Dataset excerpts
= = = = =

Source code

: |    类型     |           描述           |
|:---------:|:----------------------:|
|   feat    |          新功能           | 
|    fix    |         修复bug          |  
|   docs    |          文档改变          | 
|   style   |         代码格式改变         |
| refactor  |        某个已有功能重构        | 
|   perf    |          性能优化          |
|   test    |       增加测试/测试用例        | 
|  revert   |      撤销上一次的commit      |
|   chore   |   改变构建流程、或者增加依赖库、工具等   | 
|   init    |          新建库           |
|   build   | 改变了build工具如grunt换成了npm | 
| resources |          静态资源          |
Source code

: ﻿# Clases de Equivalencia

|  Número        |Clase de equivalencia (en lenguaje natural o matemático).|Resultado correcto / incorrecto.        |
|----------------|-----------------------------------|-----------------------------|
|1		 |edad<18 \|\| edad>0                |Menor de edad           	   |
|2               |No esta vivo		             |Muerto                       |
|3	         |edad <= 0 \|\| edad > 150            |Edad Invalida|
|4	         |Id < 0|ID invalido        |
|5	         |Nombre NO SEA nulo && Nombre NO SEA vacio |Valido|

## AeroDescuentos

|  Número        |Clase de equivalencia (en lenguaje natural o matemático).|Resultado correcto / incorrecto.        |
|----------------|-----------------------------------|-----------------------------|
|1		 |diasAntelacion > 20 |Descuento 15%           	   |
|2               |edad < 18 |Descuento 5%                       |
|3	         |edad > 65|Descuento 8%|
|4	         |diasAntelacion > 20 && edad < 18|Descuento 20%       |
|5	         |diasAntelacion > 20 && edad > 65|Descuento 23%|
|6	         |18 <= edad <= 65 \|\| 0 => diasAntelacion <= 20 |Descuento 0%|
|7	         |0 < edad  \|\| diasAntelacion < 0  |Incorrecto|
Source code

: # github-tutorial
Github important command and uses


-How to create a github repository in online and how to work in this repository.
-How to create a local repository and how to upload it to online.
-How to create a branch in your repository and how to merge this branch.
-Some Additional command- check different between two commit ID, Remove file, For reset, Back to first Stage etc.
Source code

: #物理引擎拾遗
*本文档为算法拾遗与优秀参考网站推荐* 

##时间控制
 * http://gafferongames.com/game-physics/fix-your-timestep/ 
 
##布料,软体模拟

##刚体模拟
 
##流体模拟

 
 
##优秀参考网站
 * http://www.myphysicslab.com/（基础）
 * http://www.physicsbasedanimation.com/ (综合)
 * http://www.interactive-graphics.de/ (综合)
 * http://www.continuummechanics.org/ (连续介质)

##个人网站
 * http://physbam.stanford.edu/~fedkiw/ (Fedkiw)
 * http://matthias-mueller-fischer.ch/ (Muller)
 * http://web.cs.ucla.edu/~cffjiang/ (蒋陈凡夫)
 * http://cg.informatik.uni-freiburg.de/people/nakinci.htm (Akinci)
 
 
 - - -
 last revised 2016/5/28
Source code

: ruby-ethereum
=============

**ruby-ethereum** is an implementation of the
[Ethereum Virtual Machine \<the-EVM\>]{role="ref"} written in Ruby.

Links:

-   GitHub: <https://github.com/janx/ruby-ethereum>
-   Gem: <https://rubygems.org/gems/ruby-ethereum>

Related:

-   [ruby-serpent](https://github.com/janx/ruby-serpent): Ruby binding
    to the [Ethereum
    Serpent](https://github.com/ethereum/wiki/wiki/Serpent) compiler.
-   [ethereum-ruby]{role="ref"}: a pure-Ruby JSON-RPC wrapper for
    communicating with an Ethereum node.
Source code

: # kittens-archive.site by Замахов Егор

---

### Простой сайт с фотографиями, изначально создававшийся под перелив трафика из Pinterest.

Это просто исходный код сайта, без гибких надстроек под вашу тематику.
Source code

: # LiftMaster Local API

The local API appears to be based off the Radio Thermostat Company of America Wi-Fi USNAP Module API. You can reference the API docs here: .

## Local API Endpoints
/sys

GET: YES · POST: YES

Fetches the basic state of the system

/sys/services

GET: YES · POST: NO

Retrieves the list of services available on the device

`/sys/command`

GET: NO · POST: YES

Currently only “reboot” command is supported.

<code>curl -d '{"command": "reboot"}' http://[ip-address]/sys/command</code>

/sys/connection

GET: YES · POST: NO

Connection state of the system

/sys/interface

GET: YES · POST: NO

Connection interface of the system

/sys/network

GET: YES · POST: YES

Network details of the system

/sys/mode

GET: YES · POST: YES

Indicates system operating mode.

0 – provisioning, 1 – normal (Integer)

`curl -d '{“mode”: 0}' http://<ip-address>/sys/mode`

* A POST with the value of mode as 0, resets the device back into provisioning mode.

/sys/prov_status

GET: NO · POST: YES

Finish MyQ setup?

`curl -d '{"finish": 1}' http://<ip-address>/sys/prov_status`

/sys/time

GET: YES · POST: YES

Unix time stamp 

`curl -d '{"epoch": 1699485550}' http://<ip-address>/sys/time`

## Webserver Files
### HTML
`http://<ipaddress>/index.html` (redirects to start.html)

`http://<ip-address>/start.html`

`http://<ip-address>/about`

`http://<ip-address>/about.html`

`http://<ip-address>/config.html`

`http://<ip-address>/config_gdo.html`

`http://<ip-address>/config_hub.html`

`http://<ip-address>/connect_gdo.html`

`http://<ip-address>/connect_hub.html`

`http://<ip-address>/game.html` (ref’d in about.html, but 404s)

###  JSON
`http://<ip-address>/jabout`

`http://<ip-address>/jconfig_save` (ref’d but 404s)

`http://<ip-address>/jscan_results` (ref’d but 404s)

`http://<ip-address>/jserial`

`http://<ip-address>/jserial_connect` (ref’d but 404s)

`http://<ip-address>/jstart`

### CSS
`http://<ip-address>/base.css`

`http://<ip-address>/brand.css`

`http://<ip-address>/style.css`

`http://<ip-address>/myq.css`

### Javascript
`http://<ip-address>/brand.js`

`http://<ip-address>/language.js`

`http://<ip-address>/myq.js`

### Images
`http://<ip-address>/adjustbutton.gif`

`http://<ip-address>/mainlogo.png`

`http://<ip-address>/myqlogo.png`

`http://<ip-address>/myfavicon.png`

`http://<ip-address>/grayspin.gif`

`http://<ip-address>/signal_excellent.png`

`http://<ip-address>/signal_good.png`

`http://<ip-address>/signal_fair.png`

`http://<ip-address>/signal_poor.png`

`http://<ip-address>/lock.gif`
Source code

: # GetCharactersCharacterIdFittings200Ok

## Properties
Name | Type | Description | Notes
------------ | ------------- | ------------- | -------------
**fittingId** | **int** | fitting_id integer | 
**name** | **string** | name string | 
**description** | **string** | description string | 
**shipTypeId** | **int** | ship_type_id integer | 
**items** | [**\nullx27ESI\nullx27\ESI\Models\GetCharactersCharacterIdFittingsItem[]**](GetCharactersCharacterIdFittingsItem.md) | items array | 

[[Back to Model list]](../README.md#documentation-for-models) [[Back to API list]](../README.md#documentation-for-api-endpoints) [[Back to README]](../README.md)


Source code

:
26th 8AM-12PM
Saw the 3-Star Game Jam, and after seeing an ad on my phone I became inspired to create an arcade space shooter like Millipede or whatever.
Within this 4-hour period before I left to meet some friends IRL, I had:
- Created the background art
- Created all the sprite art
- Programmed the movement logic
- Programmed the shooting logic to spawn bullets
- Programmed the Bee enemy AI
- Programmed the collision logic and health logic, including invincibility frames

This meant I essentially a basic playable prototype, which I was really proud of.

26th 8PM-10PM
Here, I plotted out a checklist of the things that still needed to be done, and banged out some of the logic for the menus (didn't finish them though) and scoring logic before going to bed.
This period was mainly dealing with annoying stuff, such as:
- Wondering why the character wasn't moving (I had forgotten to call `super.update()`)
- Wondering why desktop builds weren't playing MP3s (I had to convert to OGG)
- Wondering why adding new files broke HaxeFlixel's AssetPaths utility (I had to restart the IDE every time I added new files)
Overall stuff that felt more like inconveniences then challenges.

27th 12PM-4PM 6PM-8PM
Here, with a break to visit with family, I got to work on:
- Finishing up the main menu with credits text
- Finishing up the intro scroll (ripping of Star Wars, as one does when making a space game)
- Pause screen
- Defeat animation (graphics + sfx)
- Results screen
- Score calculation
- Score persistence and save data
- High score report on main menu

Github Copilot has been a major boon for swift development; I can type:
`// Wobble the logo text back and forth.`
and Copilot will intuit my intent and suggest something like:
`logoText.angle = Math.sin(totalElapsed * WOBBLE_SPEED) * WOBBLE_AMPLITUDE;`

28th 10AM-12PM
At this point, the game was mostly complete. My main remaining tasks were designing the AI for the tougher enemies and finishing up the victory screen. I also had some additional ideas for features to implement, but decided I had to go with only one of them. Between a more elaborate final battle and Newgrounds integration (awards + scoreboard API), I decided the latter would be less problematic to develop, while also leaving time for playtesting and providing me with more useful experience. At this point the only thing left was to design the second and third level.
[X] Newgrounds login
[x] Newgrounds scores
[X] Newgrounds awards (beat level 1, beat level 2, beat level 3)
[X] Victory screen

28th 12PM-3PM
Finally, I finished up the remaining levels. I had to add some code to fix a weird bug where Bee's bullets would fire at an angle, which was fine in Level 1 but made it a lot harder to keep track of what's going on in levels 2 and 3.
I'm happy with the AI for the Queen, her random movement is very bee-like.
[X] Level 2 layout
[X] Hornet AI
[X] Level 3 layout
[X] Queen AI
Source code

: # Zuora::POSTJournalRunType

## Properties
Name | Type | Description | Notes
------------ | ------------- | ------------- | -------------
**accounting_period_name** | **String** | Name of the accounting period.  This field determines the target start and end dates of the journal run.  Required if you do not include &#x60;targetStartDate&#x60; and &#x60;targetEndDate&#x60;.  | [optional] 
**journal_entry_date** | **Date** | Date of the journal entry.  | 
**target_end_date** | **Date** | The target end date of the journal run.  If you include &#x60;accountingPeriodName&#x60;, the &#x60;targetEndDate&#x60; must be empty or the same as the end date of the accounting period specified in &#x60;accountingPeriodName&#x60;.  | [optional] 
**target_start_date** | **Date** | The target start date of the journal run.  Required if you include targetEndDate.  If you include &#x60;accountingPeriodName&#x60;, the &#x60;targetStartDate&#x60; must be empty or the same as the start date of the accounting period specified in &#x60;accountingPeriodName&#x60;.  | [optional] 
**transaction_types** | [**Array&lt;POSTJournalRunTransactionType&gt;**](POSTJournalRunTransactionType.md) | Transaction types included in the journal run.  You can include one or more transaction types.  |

= = = = =

Work instruction
Can you output, unchanged, the lines of the entries from the line with "### Простой сайт" to the line with "LiftMaster Local API", including both of those lines?

Exercise solution
### Простой сайт с фотографиями, изначально создававшийся под перелив трафика из Pinterest.

Это просто исходный код сайта, без гибких надстроек под вашу тематику.
Source code

: # LiftMaster Local API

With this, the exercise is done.